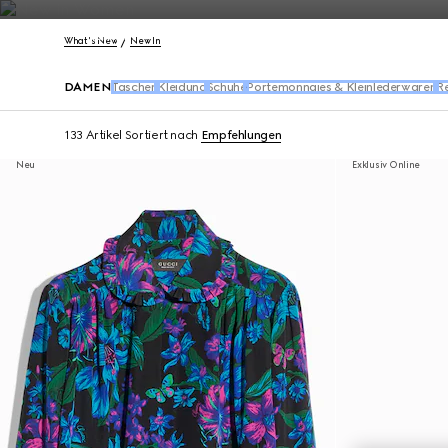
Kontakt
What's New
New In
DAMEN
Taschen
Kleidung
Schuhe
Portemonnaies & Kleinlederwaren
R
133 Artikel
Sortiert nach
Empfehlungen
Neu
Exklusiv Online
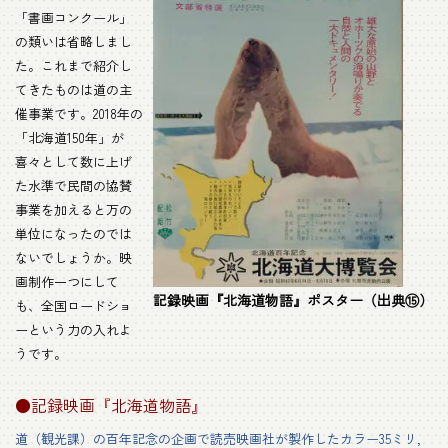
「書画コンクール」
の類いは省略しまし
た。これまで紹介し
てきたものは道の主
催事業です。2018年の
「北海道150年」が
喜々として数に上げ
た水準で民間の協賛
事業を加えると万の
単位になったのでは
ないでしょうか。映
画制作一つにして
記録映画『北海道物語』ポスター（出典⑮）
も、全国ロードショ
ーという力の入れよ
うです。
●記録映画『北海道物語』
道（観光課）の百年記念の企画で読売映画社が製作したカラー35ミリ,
* * *
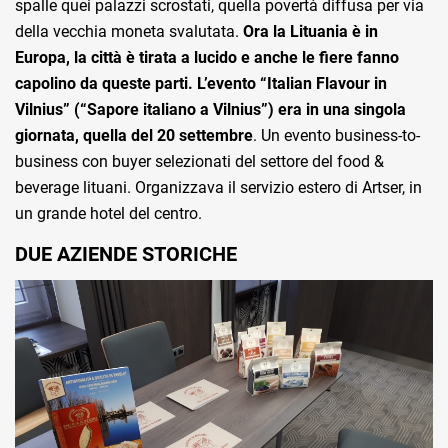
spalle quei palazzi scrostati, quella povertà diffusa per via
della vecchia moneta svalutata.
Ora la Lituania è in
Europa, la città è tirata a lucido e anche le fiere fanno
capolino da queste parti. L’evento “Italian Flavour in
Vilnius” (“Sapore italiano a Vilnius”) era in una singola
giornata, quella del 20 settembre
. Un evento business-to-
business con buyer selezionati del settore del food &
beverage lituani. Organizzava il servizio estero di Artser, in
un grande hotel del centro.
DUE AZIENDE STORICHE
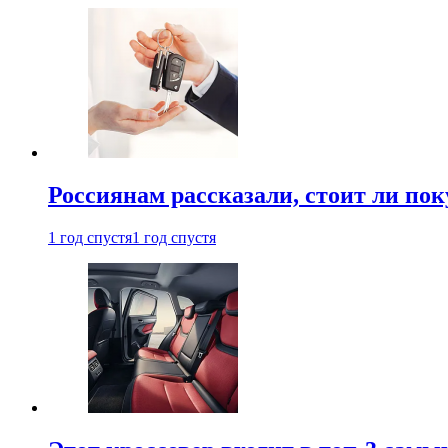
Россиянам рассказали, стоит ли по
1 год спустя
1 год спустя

• [Problem details]: Please count the lines above that contain the word "evento" and reply with only that number.

• [Answer for this exercise]: 2